Material for this task
_ _ _

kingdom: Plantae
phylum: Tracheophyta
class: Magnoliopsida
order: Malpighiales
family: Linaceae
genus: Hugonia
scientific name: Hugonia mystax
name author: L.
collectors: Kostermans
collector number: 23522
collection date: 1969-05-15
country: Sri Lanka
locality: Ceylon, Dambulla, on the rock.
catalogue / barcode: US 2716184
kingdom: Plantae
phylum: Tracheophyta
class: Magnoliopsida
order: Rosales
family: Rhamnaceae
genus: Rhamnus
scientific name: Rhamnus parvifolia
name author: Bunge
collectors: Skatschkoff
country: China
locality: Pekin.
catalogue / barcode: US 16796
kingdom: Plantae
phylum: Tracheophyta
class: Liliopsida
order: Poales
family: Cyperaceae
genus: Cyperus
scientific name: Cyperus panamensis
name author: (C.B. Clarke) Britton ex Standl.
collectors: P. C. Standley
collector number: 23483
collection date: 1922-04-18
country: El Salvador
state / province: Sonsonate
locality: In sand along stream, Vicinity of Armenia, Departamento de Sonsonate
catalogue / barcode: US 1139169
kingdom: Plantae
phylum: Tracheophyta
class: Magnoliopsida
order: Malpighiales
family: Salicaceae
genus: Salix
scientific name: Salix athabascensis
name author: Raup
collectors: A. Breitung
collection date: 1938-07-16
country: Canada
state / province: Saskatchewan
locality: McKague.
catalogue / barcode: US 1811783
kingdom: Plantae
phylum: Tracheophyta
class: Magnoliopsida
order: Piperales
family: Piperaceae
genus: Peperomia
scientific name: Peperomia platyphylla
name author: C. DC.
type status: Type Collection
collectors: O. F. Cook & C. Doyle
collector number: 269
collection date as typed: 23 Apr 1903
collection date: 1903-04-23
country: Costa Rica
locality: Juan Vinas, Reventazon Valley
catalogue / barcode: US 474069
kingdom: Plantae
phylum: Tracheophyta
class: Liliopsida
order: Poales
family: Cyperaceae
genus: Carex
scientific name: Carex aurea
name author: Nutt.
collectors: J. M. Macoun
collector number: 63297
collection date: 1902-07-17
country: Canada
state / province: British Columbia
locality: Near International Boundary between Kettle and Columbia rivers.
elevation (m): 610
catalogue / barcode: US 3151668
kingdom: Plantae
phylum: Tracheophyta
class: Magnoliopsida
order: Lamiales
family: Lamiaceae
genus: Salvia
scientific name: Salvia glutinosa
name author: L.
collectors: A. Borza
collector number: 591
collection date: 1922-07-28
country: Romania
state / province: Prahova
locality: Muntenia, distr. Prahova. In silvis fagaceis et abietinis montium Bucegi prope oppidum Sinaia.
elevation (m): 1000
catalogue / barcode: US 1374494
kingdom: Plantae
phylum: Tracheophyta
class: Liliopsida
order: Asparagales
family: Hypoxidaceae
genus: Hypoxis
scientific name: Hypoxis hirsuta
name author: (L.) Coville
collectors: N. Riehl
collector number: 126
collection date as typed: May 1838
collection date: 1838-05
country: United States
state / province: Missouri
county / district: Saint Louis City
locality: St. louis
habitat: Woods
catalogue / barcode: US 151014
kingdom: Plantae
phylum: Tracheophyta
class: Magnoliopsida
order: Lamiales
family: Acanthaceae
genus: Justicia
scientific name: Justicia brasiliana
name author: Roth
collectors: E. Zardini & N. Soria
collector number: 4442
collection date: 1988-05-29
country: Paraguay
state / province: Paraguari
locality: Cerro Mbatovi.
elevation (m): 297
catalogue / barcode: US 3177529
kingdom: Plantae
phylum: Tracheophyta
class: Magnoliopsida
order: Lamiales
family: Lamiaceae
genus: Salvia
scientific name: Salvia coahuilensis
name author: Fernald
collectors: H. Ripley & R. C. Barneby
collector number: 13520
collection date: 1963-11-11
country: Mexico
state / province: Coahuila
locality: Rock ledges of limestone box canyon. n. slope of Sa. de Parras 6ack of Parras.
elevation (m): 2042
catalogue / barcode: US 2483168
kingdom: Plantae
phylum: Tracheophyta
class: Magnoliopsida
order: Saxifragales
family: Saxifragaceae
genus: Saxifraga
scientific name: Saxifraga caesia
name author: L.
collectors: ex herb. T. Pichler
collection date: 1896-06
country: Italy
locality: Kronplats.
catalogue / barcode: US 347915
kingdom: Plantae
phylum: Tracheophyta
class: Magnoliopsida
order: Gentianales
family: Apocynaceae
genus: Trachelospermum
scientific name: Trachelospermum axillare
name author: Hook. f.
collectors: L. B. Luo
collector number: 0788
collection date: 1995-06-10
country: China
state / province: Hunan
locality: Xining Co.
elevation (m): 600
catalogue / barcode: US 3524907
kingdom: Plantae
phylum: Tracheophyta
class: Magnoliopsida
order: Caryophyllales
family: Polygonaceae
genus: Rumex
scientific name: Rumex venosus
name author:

_ _ _

Goal of the exercise
Recast every line in the rows above as a Markdown table with two columns, No. and Text. Put a running line number under No. and the line itself under Text, and leave out blank lines.

In response
| No. | Text |
|---|---|
| 1 | kingdom: Plantae |
| 2 | phylum: Tracheophyta |
| 3 | class: Magnoliopsida |
| 4 | order: Malpighiales |
| 5 | family: Linaceae |
| 6 | genus: Hugonia |
| 7 | scientific name: Hugonia mystax |
| 8 | name author: L. |
| 9 | collectors: Kostermans |
| 10 | collector number: 23522 |
| 11 | collection date: 1969-05-15 |
| 12 | country: Sri Lanka |
| 13 | locality: Ceylon, Dambulla, on the rock. |
| 14 | catalogue / barcode: US 2716184 |
| 15 | kingdom: Plantae |
| 16 | phylum: Tracheophyta |
| 17 | class: Magnoliopsida |
| 18 | order: Rosales |
| 19 | family: Rhamnaceae |
| 20 | genus: Rhamnus |
| 21 | scientific name: Rhamnus parvifolia |
| 22 | name author: Bunge |
| 23 | collectors: Skatschkoff |
| 24 | country: China |
| 25 | locality: Pekin. |
| 26 | catalogue / barcode: US 16796 |
| 27 | kingdom: Plantae |
| 28 | phylum: Tracheophyta |
| 29 | class: Liliopsida |
| 30 | order: Poales |
| 31 | family: Cyperaceae |
| 32 | genus: Cyperus |
| 33 | scientific name: Cyperus panamensis |
| 34 | name author: (C.B. Clarke) Britton ex Standl. |
| 35 | collectors: P. C. Standley |
| 36 | collector number: 23483 |
| 37 | collection date: 1922-04-18 |
| 38 | country: El Salvador |
| 39 | state / province: Sonsonate |
| 40 | locality: In sand along stream, Vicinity of Armenia, Departamento de Sonsonate |
| 41 | catalogue / barcode: US 1139169 |
| 42 | kingdom: Plantae |
| 43 | phylum: Tracheophyta |
| 44 | class: Magnoliopsida |
| 45 | order: Malpighiales |
| 46 | family: Salicaceae |
| 47 | genus: Salix |
| 48 | scientific name: Salix athabascensis |
| 49 | name author: Raup |
| 50 | collectors: A. Breitung |
| 51 | collection date: 1938-07-16 |
| 52 | country: Canada |
| 53 | state / province: Saskatchewan |
| 54 | locality: McKague. |
| 55 | catalogue / barcode: US 1811783 |
| 56 | kingdom: Plantae |
| 57 | phylum: Tracheophyta |
| 58 | class: Magnoliopsida |
| 59 | order: Piperales |
| 60 | family: Piperaceae |
| 61 | genus: Peperomia |
| 62 | scientific name: Peperomia platyphylla |
| 63 | name author: C. DC. |
| 64 | type status: Type Collection |
| 65 | collectors: O. F. Cook & C. Doyle |
| 66 | collector number: 269 |
| 67 | collection date as typed: 23 Apr 1903 |
| 68 | collection date: 1903-04-23 |
| 69 | country: Costa Rica |
| 70 | locality: Juan Vinas, Reventazon Valley |
| 71 | catalogue / barcode: US 474069 |
| 72 | kingdom: Plantae |
| 73 | phylum: Tracheophyta |
| 74 | class: Liliopsida |
| 75 | order: Poales |
| 76 | family: Cyperaceae |
| 77 | genus: Carex |
| 78 | scientific name: Carex aurea |
| 79 | name author: Nutt. |
| 80 | collectors: J. M. Macoun |
| 81 | collector number: 63297 |
| 82 | collection date: 1902-07-17 |
| 83 | country: Canada |
| 84 | state / province: British Columbia |
| 85 | locality: Near International Boundary between Kettle and Columbia rivers. |
| 86 | elevation (m): 610 |
| 87 | catalogue / barcode: US 3151668 |
| 88 | kingdom: Plantae |
| 89 | phylum: Tracheophyta |
| 90 | class: Magnoliopsida |
| 91 | order: Lamiales |
| 92 | family: Lamiaceae |
| 93 | genus: Salvia |
| 94 | scientific name: Salvia glutinosa |
| 95 | name author: L. |
| 96 | collectors: A. Borza |
| 97 | collector number: 591 |
| 98 | collection date: 1922-07-28 |
| 99 | country: Romania |
| 100 | state / province: Prahova |
| 101 | locality: Muntenia, distr. Prahova. In silvis fagaceis et abietinis montium Bucegi prope oppidum Sinaia. |
| 102 | elevation (m): 1000 |
| 103 | catalogue / barcode: US 1374494 |
| 104 | kingdom: Plantae |
| 105 | phylum: Tracheophyta |
| 106 | class: Liliopsida |
| 107 | order: Asparagales |
| 108 | family: Hypoxidaceae |
| 109 | genus: Hypoxis |
| 110 | scientific name: Hypoxis hirsuta |
| 111 | name author: (L.) Coville |
| 112 | collectors: N. Riehl |
| 113 | collector number: 126 |
| 114 | collection date as typed: May 1838 |
| 115 | collection date: 1838-05 |
| 116 | country: United States |
| 117 | state / province: Missouri |
| 118 | county / district: Saint Louis City |
| 119 | locality: St. louis |
| 120 | habitat: Woods |
| 121 | catalogue / barcode: US 151014 |
| 122 | kingdom: Plantae |
| 123 | phylum: Tracheophyta |
| 124 | class: Magnoliopsida |
| 125 | order: Lamiales |
| 126 | family: Acanthaceae |
| 127 | genus: Justicia |
| 128 | scientific name: Justicia brasiliana |
| 129 | name author: Roth |
| 130 | collectors: E. Zardini & N. Soria |
| 131 | collector number: 4442 |
| 132 | collection date: 1988-05-29 |
| 133 | country: Paraguay |
| 134 | state / province: Paraguari |
| 135 | locality: Cerro Mbatovi. |
| 136 | elevation (m): 297 |
| 137 | catalogue / barcode: US 3177529 |
| 138 | kingdom: Plantae |
| 139 | phylum: Tracheophyta |
| 140 | class: Magnoliopsida |
| 141 | order: Lamiales |
| 142 | family: Lamiaceae |
| 143 | genus: Salvia |
| 144 | scientific name: Salvia coahuilensis |
| 145 | name author: Fernald |
| 146 | collectors: H. Ripley & R. C. Barneby |
| 147 | collector number: 13520 |
| 148 | collection date: 1963-11-11 |
| 149 | country: Mexico |
| 150 | state / province: Coahuila |
| 151 | locality: Rock ledges of limestone box canyon. n. slope of Sa. de Parras 6ack of Parras. |
| 152 | elevation (m): 2042 |
| 153 | catalogue / barcode: US 2483168 |
| 154 | kingdom: Plantae |
| 155 | phylum: Tracheophyta |
| 156 | class: Magnoliopsida |
| 157 | order: Saxifragales |
| 158 | family: Saxifragaceae |
| 159 | genus: Saxifraga |
| 160 | scientific name: Saxifraga caesia |
| 161 | name author: L. |
| 162 | collectors: ex herb. T. Pichler |
| 163 | collection date: 1896-06 |
| 164 | country: Italy |
| 165 | locality: Kronplats. |
| 166 | catalogue / barcode: US 347915 |
| 167 | kingdom: Plantae |
| 168 | phylum: Tracheophyta |
| 169 | class: Magnoliopsida |
| 170 | order: Gentianales |
| 171 | family: Apocynaceae |
| 172 | genus: Trachelospermum |
| 173 | scientific name: Trachelospermum axillare |
| 174 | name author: Hook. f. |
| 175 | collectors: L. B. Luo |
| 176 | collector number: 0788 |
| 177 | collection date: 1995-06-10 |
| 178 | country: China |
| 179 | state / province: Hunan |
| 180 | locality: Xining Co. |
| 181 | elevation (m): 600 |
| 182 | catalogue / barcode: US 3524907 |
| 183 | kingdom: Plantae |
| 184 | phylum: Tracheophyta |
| 185 | class: Magnoliopsida |
| 186 | order: Caryophyllales |
| 187 | family: Polygonaceae |
| 188 | genus: Rumex |
| 189 | scientific name: Rumex venosus |
| 190 | name author: |